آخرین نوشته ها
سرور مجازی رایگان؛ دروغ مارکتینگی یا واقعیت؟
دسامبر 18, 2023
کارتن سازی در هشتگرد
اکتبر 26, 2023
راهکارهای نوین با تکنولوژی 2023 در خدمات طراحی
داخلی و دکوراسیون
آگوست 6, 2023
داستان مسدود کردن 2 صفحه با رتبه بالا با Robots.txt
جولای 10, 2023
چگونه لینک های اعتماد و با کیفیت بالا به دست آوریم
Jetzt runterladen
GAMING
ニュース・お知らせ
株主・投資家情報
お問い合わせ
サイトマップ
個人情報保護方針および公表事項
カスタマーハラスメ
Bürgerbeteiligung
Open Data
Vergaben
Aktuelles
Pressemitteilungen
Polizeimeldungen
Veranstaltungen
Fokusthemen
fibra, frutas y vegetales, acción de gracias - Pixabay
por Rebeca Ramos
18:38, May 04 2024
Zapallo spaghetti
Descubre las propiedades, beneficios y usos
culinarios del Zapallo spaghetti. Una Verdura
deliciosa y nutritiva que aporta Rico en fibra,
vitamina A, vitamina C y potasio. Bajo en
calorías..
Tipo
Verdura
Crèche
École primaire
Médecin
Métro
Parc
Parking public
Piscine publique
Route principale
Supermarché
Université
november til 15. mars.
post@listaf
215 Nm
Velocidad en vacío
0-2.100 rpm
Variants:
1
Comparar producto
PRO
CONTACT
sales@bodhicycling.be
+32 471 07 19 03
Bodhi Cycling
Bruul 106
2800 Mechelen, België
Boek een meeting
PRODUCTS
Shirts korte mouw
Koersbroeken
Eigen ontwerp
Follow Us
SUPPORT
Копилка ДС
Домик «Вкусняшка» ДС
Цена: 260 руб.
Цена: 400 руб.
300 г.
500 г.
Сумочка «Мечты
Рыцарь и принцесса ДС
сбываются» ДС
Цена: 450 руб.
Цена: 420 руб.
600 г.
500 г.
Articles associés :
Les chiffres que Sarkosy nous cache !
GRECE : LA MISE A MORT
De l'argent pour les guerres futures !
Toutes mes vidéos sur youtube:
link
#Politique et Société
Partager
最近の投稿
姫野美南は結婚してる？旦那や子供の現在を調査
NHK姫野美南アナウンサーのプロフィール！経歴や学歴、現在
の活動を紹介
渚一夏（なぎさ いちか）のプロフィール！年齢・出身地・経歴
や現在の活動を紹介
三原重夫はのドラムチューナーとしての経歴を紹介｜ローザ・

### DESCRIPTION OF THE TASK:
Collect every line above that contains the word "بالا", and copy each one in full.

### PROBLEM SOLUTION:
داستان مسدود کردن 2 صفحه با رتبه بالا با Robots.txt
چگونه لینک های اعتماد و با کیفیت بالا به دست آوریم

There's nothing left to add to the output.